A MEDITER !

Trois tueurs ont assassiné douze personnes, douze représentants de la liberté, de la démocratie.

Trois personnes, dont deux frères… On les dit de même profil que Mohammed Merah. Ce qui signifie une enfance violentée et en déshérence, sans que personne ne se préoccupe de les écouter, de les regarder, de les prendre vraiment en considération.

Nous sommes tous responsables de la tuerie, parce que nous avons collectivement laissé ces trois hommes devenir ce qu’ils sont devenus. Aujourd’hui en France, trop de jeunes sans repères, rejetés, sont exposés au prosélytisme de l’extrémisme islamique. Devenir kamikaze leur ouvre une possibilité de se sentir utiles, puissants, signifiants… Ne pourrions-nous faire en sorte que les citoyens trouvent autrement un sens à leur vie ?

Ces jeunes sont abreuvés par internet de discours fondamentalistes, ils y trouvent une issue à leur haine. Une haine construite par la violence subie dans l’enfance et alimentée par les extrêmistes (lire le livre du frère de Mohamed Merah).

Si de plus en plus de jeunes se tournent vers le djihad, c’est que les deux besoins fondamentaux des humains, attachement et pouvoir personnel ne sont pas nourris, ils ne se sentent pas appartenir et se sentent sans pouvoir.

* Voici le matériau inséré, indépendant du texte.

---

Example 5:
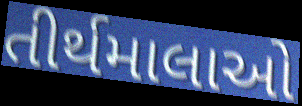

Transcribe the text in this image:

તીર્થમાલાઓ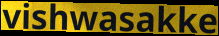
vishwasakkeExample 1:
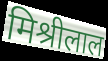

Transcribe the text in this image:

मिश्रीलाल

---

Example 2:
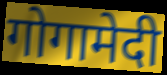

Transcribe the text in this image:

गोगामेदी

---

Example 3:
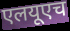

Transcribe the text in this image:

एलयूएच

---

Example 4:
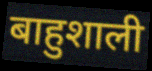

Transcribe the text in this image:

बाहुशाली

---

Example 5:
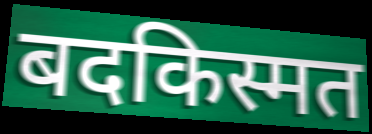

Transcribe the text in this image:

बदकिस्मत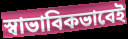
স্বাভাবিকভাবেই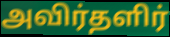
அவிர்தளிர்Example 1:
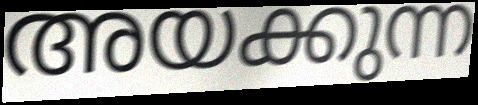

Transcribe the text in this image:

അയക്കുന്ന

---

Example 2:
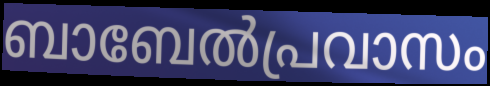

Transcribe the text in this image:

ബാബേൽപ്രവാസം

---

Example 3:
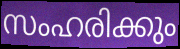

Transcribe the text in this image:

സംഹരിക്കും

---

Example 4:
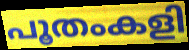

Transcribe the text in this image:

പൂതംകളി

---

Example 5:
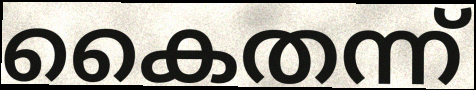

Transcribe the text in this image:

കൈതന്ന്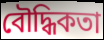
বৌদ্ধিকতা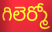
గిలెర్మో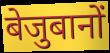
बेजुबानोंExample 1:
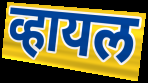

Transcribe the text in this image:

व्हायल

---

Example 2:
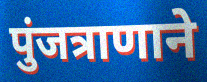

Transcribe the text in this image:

पुंजत्राणाने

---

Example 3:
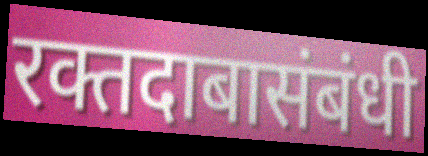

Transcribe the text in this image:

रक्तदाबासंबंधी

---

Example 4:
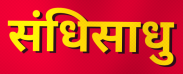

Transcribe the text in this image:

संधिसाधु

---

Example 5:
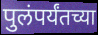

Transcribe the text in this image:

पुलंपर्यंतच्याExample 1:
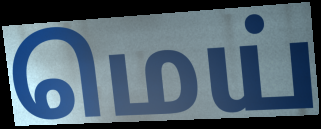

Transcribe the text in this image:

மெய்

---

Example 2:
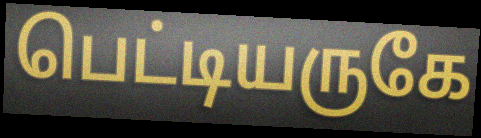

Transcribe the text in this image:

பெட்டியருகே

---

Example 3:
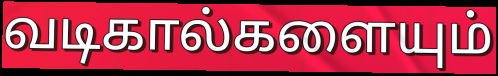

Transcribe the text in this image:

வடிகால்களையும்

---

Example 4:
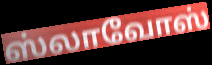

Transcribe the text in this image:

ஸ்லாவோஸ்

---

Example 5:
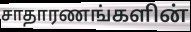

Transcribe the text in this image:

சாதாரணங்களின்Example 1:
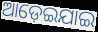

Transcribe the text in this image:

ଆଡ଼େଇଯାଇ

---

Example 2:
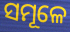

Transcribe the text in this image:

ସମୂଳେ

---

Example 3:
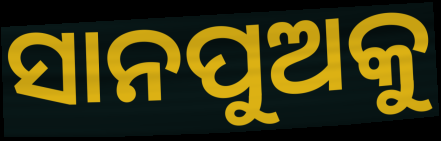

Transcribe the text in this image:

ସାନପୁଅକୁ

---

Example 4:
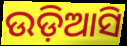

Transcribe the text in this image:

ଉଡ଼ିଆସି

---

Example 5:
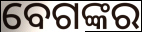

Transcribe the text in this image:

ବେଗଙ୍କରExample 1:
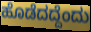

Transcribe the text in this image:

ಹೊಡೆದದ್ದೆಂದು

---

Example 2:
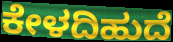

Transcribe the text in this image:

ಕೇಳದಿಹುದೆ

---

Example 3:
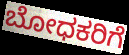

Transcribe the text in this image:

Depuis quelques années, notre liberté et notre démocratie sont de plus en plus illusoires. La pauvreté augmente, le chômage, ce qui permet de modifier peu à peu les libertés et les lois pour que les très riches obtiennent du travail toujours moins cher et puissent s’enrichir toujours davantage.

Le monde semble désormais gouverné par la finance. Tant que nous ne changerons pas de direction, nous nous exposons à de plus en plus de sursauts de haine, de vengeance. Nous faisons le lit du terrorisme en continuant les politiques d’austérité, en continuant de servir les banques et les ultra-riches.

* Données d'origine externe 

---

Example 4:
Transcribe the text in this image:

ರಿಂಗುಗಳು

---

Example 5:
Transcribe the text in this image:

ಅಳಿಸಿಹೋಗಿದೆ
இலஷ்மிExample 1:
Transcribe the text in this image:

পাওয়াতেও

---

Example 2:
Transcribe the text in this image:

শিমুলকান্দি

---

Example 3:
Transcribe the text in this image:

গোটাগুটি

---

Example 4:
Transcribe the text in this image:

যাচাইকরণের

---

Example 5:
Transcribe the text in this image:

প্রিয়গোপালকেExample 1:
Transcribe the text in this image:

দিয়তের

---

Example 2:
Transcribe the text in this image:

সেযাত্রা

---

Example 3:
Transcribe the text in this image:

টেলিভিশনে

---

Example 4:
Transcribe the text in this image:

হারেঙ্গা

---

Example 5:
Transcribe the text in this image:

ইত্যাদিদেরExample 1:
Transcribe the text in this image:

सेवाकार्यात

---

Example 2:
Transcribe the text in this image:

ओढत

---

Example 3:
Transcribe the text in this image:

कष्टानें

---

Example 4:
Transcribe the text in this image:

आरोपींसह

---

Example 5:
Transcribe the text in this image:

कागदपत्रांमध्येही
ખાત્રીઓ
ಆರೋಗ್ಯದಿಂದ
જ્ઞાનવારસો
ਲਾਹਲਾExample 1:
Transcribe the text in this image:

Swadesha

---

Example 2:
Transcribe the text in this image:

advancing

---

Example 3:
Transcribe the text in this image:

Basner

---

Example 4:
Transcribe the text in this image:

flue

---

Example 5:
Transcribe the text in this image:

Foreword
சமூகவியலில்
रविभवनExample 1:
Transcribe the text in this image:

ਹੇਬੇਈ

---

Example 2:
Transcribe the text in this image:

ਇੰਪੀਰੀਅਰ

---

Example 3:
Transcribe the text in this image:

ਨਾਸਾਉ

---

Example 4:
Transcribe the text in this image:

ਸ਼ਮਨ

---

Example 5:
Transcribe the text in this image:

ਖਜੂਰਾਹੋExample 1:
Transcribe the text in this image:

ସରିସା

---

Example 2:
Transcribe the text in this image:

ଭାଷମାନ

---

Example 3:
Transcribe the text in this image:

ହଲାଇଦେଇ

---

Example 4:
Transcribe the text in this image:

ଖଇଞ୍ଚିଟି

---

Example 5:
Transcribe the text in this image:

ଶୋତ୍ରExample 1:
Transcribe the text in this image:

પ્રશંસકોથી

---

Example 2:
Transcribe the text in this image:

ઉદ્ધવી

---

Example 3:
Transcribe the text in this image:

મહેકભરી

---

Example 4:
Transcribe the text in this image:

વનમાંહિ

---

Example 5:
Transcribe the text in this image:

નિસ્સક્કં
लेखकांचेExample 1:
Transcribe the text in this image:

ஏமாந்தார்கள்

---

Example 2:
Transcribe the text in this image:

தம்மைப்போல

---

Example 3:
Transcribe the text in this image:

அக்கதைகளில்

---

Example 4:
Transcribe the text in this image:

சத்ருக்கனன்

En continuant de servir le monde de l’argent plutôt que le monde de l’humain. La tentation peut être de répondre au terrorisme par la violence, par le tout sécuritaire. Si c'est la voie sur laquelle nous nous engageons, les commanditaires de ces pauvres diables auraient gagné. Car, s'il est utile d'interpeller les assassins, ils ne sont que des marionnettes.

Les marionnettistes ? A qui profite le crime ? Interrogeons-nous. Les caricatures des dessinateurs ne sont que les déclencheurs, pas les causes de l’attaque. N’oublions pas les collusions financières entre les grands groupes financiers et les groupes terroristes…
Le monde est complexe, évitons de réagir de manière simpliste. Ne cédons pas à la peur et évitons les colères faciles auxquelles nous invitent les commanditaires de cet acte ignoble, prenons le temps de lire, analyser, comprendre, réfléchir pour que notre colère soit correctement dirigée.